While artificial intelligence (AI) chatbots like ChatGPT are capable of a variety of tasks, concerns have been raised about their potential to generate unsafe or inappropriate responses. To mitigate these risks, AI labs use a safeguarding method called “red-teaming”. In this process, human testers aim to elicit undesirable responses from the AI, informing its development to ensure these responses aren’t replicated.
However, the efficiency of red-teaming is contingent on the ability to imagine all possible toxic prompts a user could input. To better this process, researchers from MIT’s Improbable AI Lab and the MIT-IBM Watson AI Lab have developed a method to automate red-teaming. Their machine learning approach trains large languages models to automatically produce diverse prompts that reveal a chatbot’s scope for undesirable responses.
This is achieved by teaching the large language model to be “curious”, encouraging it to generate novel prompts that generate toxic responses from the chatbot under review.

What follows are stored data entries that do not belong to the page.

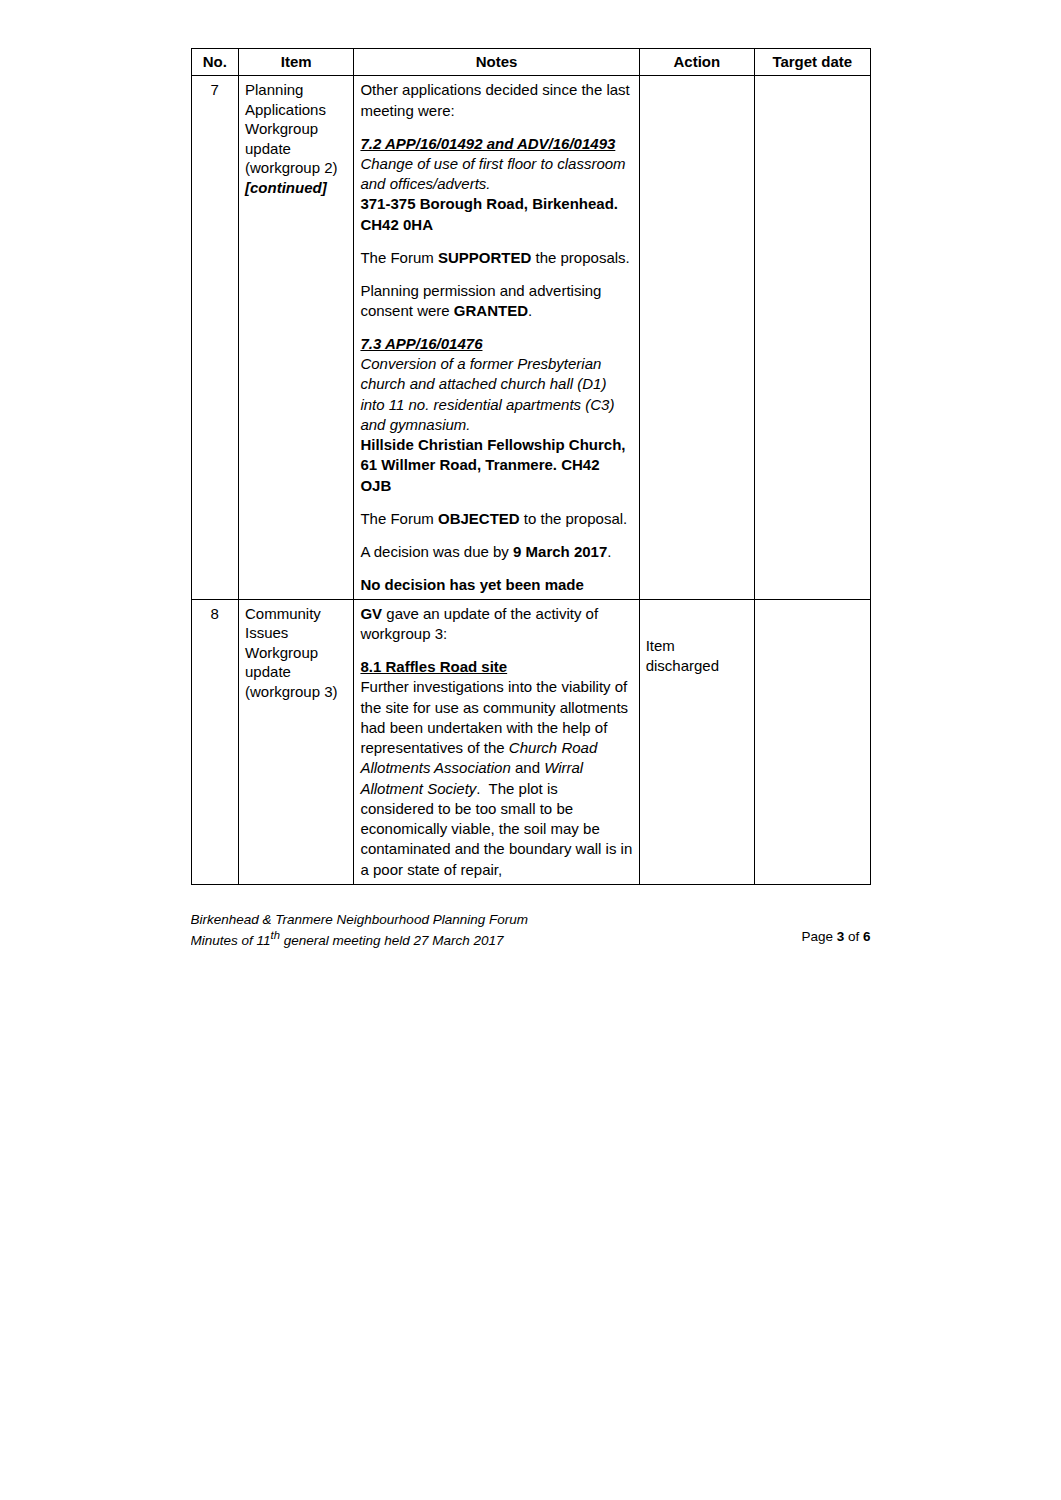| No. | Item | Notes | Action | Target date |
| --- | --- | --- | --- | --- |
| 7 | Planning Applications Workgroup update (workgroup 2) [continued] | Other applications decided since the last meeting were: 7.2 APP/16/01492 and ADV/16/01493 Change of use of first floor to classroom and offices/adverts. 371-375 Borough Road, Birkenhead. CH42 0HA The Forum SUPPORTED the proposals. Planning permission and advertising consent were GRANTED . 7.3 APP/16/01476 Conversion of a former Presbyterian church and attached church hall (D1) into 11 no. residential apartments (C3) and gymnasium. Hillside Christian Fellowship Church, 61 Willmer Road, Tranmere. CH42 OJB The Forum OBJECTED to the proposal. A decision was due by 9 March 2017 . No decision has yet been made | | |
| 8 | Community Issues Workgroup update (workgroup 3) | GV gave an update of the activity of workgroup 3: 8.1 Raffles Road site Further investigations into the viability of the site for use as community allotments had been undertaken with the help of representatives of the Church Road Allotments Association and Wirral Allotment Society . The plot is considered to be too small to be economically viable, the soil may be contaminated and the boundary wall is in a poor state of repair, | Item discharged | |
Birkenhead & Tranmere Neighbourhood Planning Forum
Minutes of 11th general meeting held 27 March 2017
Page 3 of 6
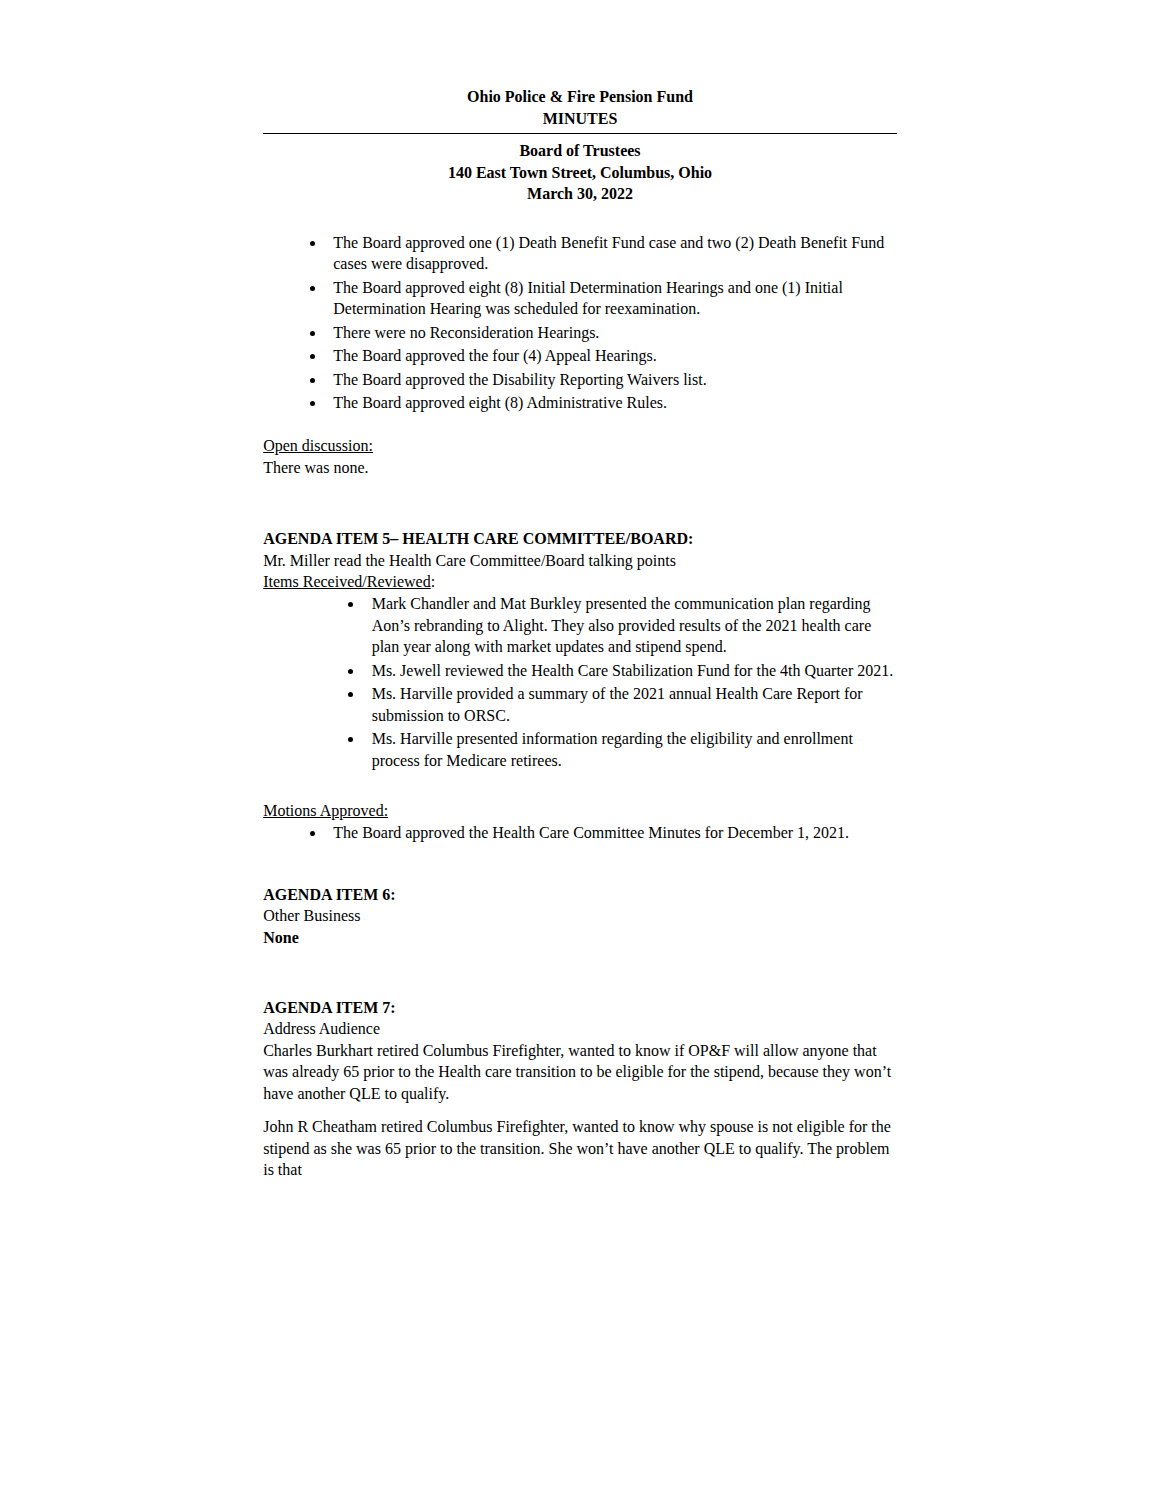Ohio Police & Fire Pension Fund
MINUTES
Board of Trustees
140 East Town Street, Columbus, Ohio
March 30, 2022
The Board approved one (1) Death Benefit Fund case and two (2) Death Benefit Fund cases were disapproved.
The Board approved eight (8) Initial Determination Hearings and one (1) Initial Determination Hearing was scheduled for reexamination.
There were no Reconsideration Hearings.
The Board approved the four (4) Appeal Hearings.
The Board approved the Disability Reporting Waivers list.
The Board approved eight (8) Administrative Rules.
Open discussion:
There was none.
Agenda Item 5– Health Care Committee/Board:
Mr. Miller read the Health Care Committee/Board talking points
Items Received/Reviewed:
Mark Chandler and Mat Burkley presented the communication plan regarding Aon’s rebranding to Alight. They also provided results of the 2021 health care plan year along with market updates and stipend spend.
Ms. Jewell reviewed the Health Care Stabilization Fund for the 4th Quarter 2021.
Ms. Harville provided a summary of the 2021 annual Health Care Report for submission to ORSC.
Ms. Harville presented information regarding the eligibility and enrollment process for Medicare retirees.
Motions Approved:
The Board approved the Health Care Committee Minutes for December 1, 2021.
Agenda Item 6:
Other Business
None
Agenda Item 7:
Address Audience
Charles Burkhart retired Columbus Firefighter, wanted to know if OP&F will allow anyone that was already 65 prior to the Health care transition to be eligible for the stipend, because they won’t have another QLE to qualify.
John R Cheatham retired Columbus Firefighter, wanted to know why spouse is not eligible for the stipend as she was 65 prior to the transition. She won’t have another QLE to qualify. The problem is that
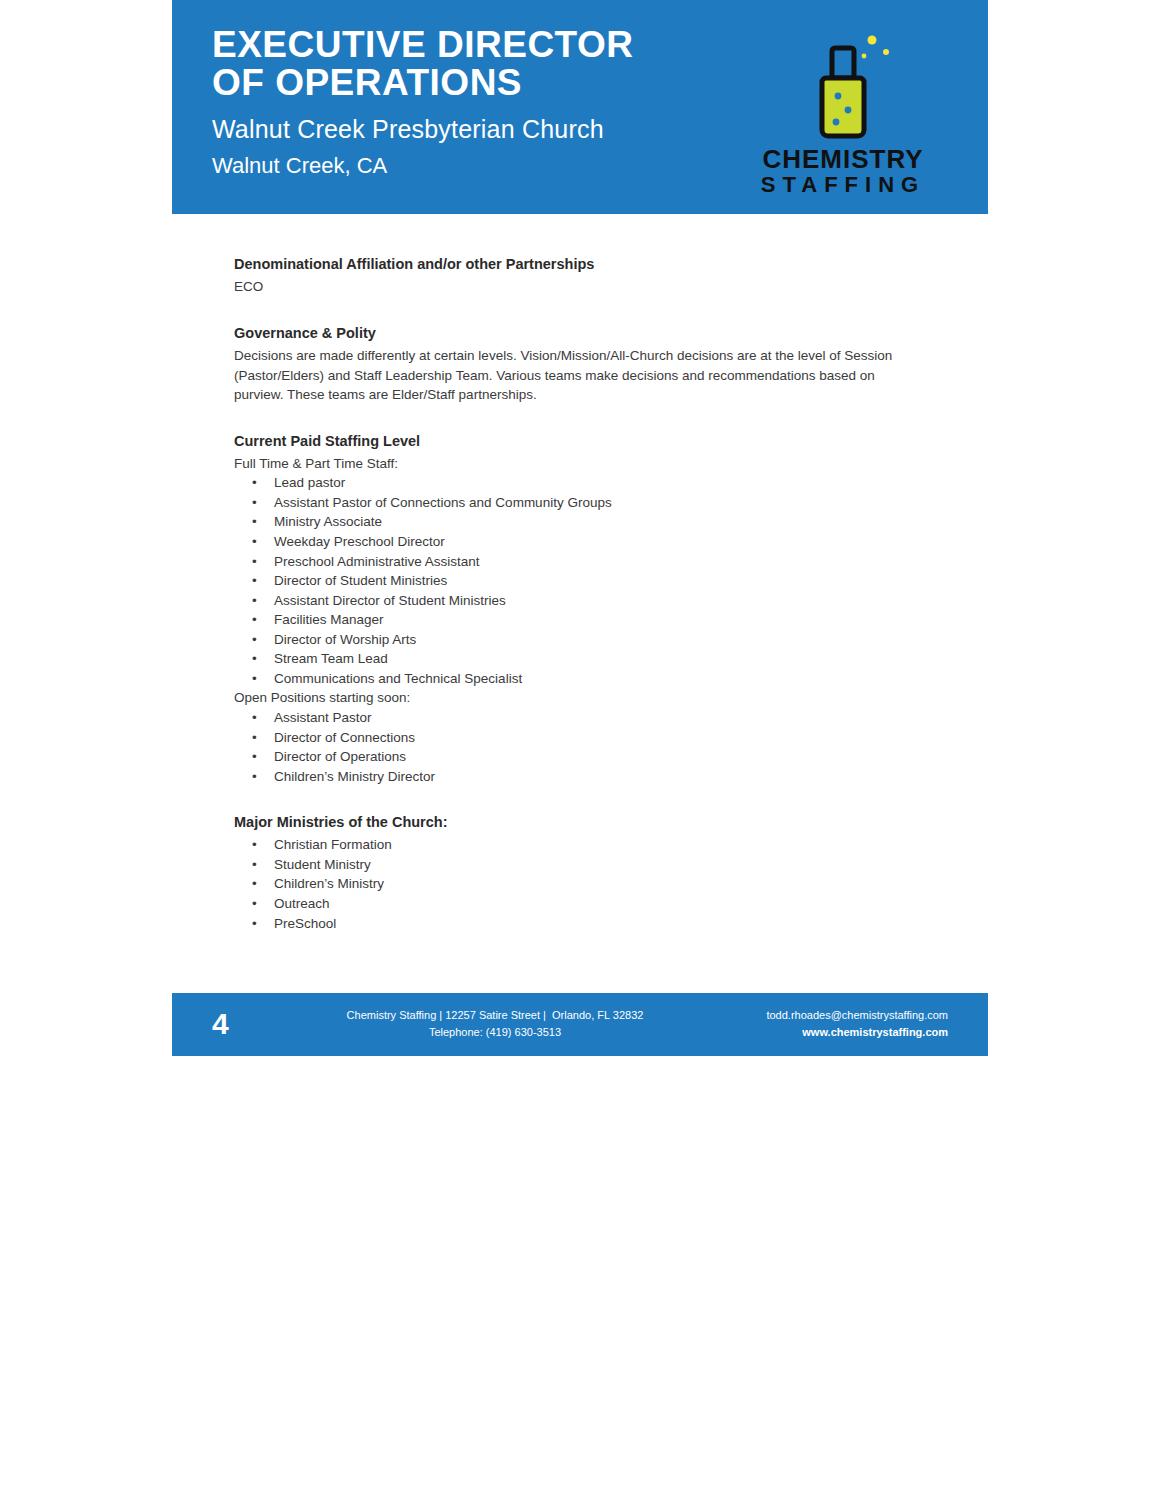Executive Director
of Operations
Walnut Creek Presbyterian Church
Walnut Creek, CA
CHEMISTRYSTAFFING
Denominational Affiliation and/or other Partnerships
ECO
Governance & Polity
Decisions are made differently at certain levels. Vision/Mission/All-Church decisions are at the level of Session (Pastor/Elders) and Staff Leadership Team. Various teams make decisions and recommendations based on purview. These teams are Elder/Staff partnerships.
Current Paid Staffing Level
Full Time & Part Time Staff:
Lead pastor
Assistant Pastor of Connections and Community Groups
Ministry Associate
Weekday Preschool Director
Preschool Administrative Assistant
Director of Student Ministries
Assistant Director of Student Ministries
Facilities Manager
Director of Worship Arts
Stream Team Lead
Communications and Technical Specialist
Open Positions starting soon:
Assistant Pastor
Director of Connections
Director of Operations
Children’s Ministry Director
Major Ministries of the Church:
Christian Formation
Student Ministry
Children’s Ministry
Outreach
PreSchool
4
Chemistry Staffing | 12257 Satire Street | Orlando, FL 32832
Telephone: (419) 630-3513
todd.rhoades@chemistrystaffing.com
www.chemistrystaffing.com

This method importantly produced more distinct prompts and successfully drew out toxic responses from a previously deemed safe chatbot. Accordingly, this could revolutionise the red-teaming process, making quality assurance much faster and effective.
The research team implemented reinforcement learning, a trial-and-error process that rewards the language model for generating toxic responses. A technique named “curiosity-driven exploration,” was deployed, motivating the large language model to generate varied prompts in terms of words used, sentence patterns, and meaning. The model’s curiosity is maintained by avoiding repeated prompts which no longer generate curiosity. As the model interacts with the chatbot, a safety classifier rates the toxicity of the chatbot’s response, rewarding the model based on this rating.
An alteration to the reward signal in the reinforcement learning setup was also introduced to instigate curiosity in the language model. To prevent the model from generating meaningless text, a naturalistic language bonus was added to the training objective. This upgrade significantly improved the responses generated by their red-team model. The team managed to draw out 196 toxic responses from a supposedly “safe” chatbot made safe through human feedback.
The research team sees their work as critical to the future of AI model releases, which they predict will only increase. Ensuring the safety of these models before public release will require large scale quality assurance methods like the one they’ve developed. Future work will aim to increase the diversity of the subjects covered in prompts generated by the red-team model, as well as the potential integration of large language models as toxicity classifiers. The research could be pivotal in ensuring that the rapidly growing field of AI remains safe and trustworthy.